Yalanlar-12-

27.3K 1.6K 60
                                    

Keyifli okumalar...

Mehmet, önünde uzayıp giden yola bakarken arabanın içine hakim olan sessizliğin bu yolu iki kat çekilmez yaptığını düşündü. Melekle bir ömür susmaya razıydı ama konuşsa belki ruhu bu kadar daralmazdı.

"Müzik dinlemek ister misin?" Mehmet, sessizliği kendisi bozduğunda  Melek, bakışlarını camdan ayırarak ona çevirdi. Bu ilaç gibi bir öneriydi. Çünkü biraz daha bu sessizlik devam etseydi, düşünceleri Meleği yiyip bitirecekti. Git gide katlanılmaz bir durum alıyordu, karanlığın ortasında ansızın beliren anlamsız kareler.

"Olur."

Melek, cevabını söyler söylemez Mehmet'in parmakları emir kulu misali radyoya uzandı. Birden arabanın içine dolan türkü ikisininde de bakışlarının çok kısa bir an birbirlerine çevirmesine sebep oldu. Saniyeler süren bu göz temasını kesen ise yüzüne yerleştirdiği utangaç bir tebessümle bakışlarını kaçıran Melek olmuştu.
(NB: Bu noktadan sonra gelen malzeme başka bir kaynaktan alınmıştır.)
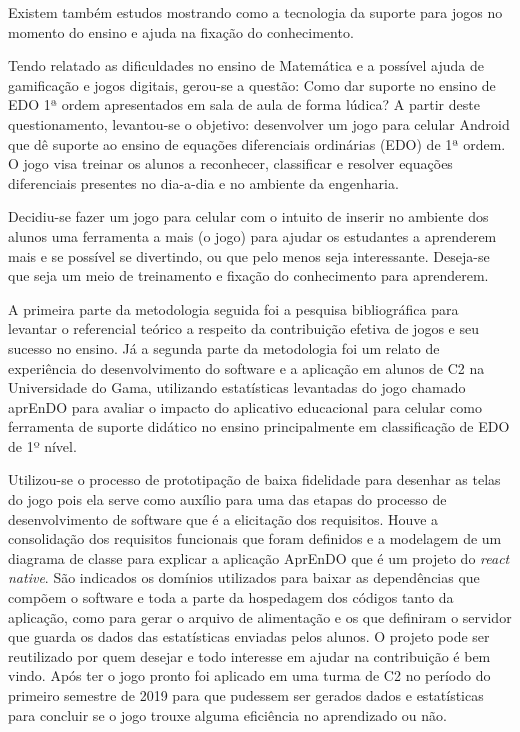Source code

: Existem também estudos mostrando como a tecnologia da suporte para jogos no momento do ensino e ajuda na fixação do conhecimento. 

Tendo relatado as dificuldades no ensino de Matemática e a possível ajuda de gamificação e jogos digitais, gerou-se a questão: Como dar suporte no ensino de EDO 1ª ordem apresentados em sala de aula de forma lúdica? A partir deste questionamento, levantou-se o objetivo: desenvolver um jogo para celular Android que dê suporte ao ensino de equações diferenciais ordinárias (EDO) de 1ª ordem. O jogo visa treinar os alunos a reconhecer, classificar e resolver equações diferenciais presentes no dia-a-dia e no ambiente da engenharia.

Decidiu-se fazer um jogo para celular com o intuito de inserir no ambiente dos alunos uma ferramenta a mais (o jogo) para ajudar os estudantes a aprenderem mais e se possível se divertindo, ou que pelo menos seja interessante. Deseja-se que seja um meio de treinamento e fixação do conhecimento para aprenderem.

A primeira parte da metodologia seguida foi a pesquisa bibliográfica para levantar o referencial teórico a respeito da contribuição efetiva de jogos e seu sucesso no ensino. Já a segunda parte da metodologia foi um relato de experiência do desenvolvimento do software e a aplicação em alunos de C2 na Universidade do Gama, utilizando estatísticas levantadas do jogo chamado aprEnDO para avaliar o impacto do aplicativo educacional para celular como ferramenta de suporte didático no ensino principalmente em classificação de EDO de 1º nível.

Utilizou-se o processo de prototipação de baixa fidelidade para desenhar as telas do jogo pois ela serve como auxílio para uma das etapas do processo de desenvolvimento de software que é a elicitação dos requisitos. Houve a consolidação dos requisitos funcionais que foram definidos e a modelagem de um diagrama de classe para explicar a aplicação AprEnDO que é um projeto do \textit{react native}. São indicados os domínios utilizados para baixar as dependências que compõem o software e toda a parte da hospedagem dos códigos tanto da aplicação, como para gerar o arquivo de alimentação e os que definiram o servidor que guarda os dados das estatísticas enviadas pelos alunos. O projeto pode ser reutilizado por quem desejar e todo interesse em ajudar na contribuição é bem vindo. Após ter o jogo pronto foi aplicado em uma turma de C2 no período do primeiro semestre de 2019 para que pudessem ser gerados dados e estatísticas para concluir se o jogo trouxe alguma eficiência no aprendizado ou não.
"Sana bu türkünün hikayesini anlatayım mı?"

"Hikayesi mi var?"

"Çoğu türkünün bir hikayesi vardır." Melek, Mehmet'in verdiği cevap karşısında beklenti içinde kollarını göğsünün üstünde birleştirerek beklemeye başladı.

"Bu Erzurum yöresine ait bir türkü. Bir gün seferberlik ilan edilmiş ve okuyan okumayan bütün genç oğlanlar askere çağrılmış. Erzurum da Ilıca nahiyesine bağlı Tikkir köyünde de Mustafa ve Gülbaharın da dillere destan aşkını bilmeyen yokmuş. Bunlar evlenir ve Mustafa askere alınır. Gülbahar, iki gözü iki çeşmedir ama yapacak bir şey de yoktur. Vatan savunmasıdır. Mustafa gider ve Gülbahar, Mustafa'nın  gittiği günden beri her sabah avluya çıkarak Mustafa'nın gelmesini bekler. Ama ne gelen vardır ne de bir haber. Gülbahar günden güne kaynanasının ve kayınbabasının gözlerinin önünde erimeye başlar. Aradan yıllar geçer ama Mustafadan haber gelmez. Ev halkı ümidi keser ama Gülbahar her sabah yükseklerde uçan huma kuşlarından diğer bir adıyla cennet kuşlarından yavuklusu hakkında haber alma umudunu hiç yitirmez. Ve kayınbabası da gelininin bu durumuna karşılık bu türküyü söyler."

"Yani Mustafa hiç geri dönmedi mi?"

"Hikayeye göre dönmedi."

"Ama bu çok üzücü. Gülbahar yıllarca onun gelmesini bekledi."

"Öyle ama onların kaderleri de böyle yazılmış." Mehmet, başka bir şey söylemeyip yola odaklandığında Melek de sessizliğe gömülmüştü.

Bu nasıl bir sevgiydi ki yıllarca hiç ümidini yitirmeden bekleme sabrını insana veriyordu? Bir an zihninde bir merak filizlendi. Acaba Mehmet, Meleği bekler miydi? Sonra bu soruyu kendisine yöneltti. Kendisi Mehmet'i yıllarca bekler miydi? Çünkü Mehmet'in şuan yaptığı şey zaten onu beklediğini gösteriyordu. Hafızasını kaybetmesine rağmen Mehmet, hiç bir ümitsizliğe kapılmadan yanında olmaya devam ediyordu. Peki roller değişseydi?

İşte buna tam olarak cevap veremiyordu. Çünkü ruhu da aklı gibi bulanıktı. Mehmet'e karşı içinde bir şeyler vardı ama bunlara isim vermek ne kadar doğru olurdu? Emin değildi. Her şey sanki çok hızlı gelişiyordu. Mehmet'e bu kadar çabuk alışması, içinde sebebi meçhul bir korkuyu tetikliyordu sanki.

Mehmet, bakışlarını kısa bir an yoldan ayırıp Meleğe çevirdiğinde onun düşüncelere daldığını gördü. Her ne düşünüyorsa işin içine çıkamadığı yüz ifadesinden açıkça okunabiliyordu.

"Neşet Ertaş ne demiş, biliyor musun?" Mehmet'in sesiyle birlikte anlamsız düşüncelerini bir kenara süpüren Melek bütün dikkatini Mehmet'e verdi. Her geçen dakika bu adamdan daha çok şey öğreniyordu. Mehmet'in içi uçsuz bucaksız bir deniz gibiydi.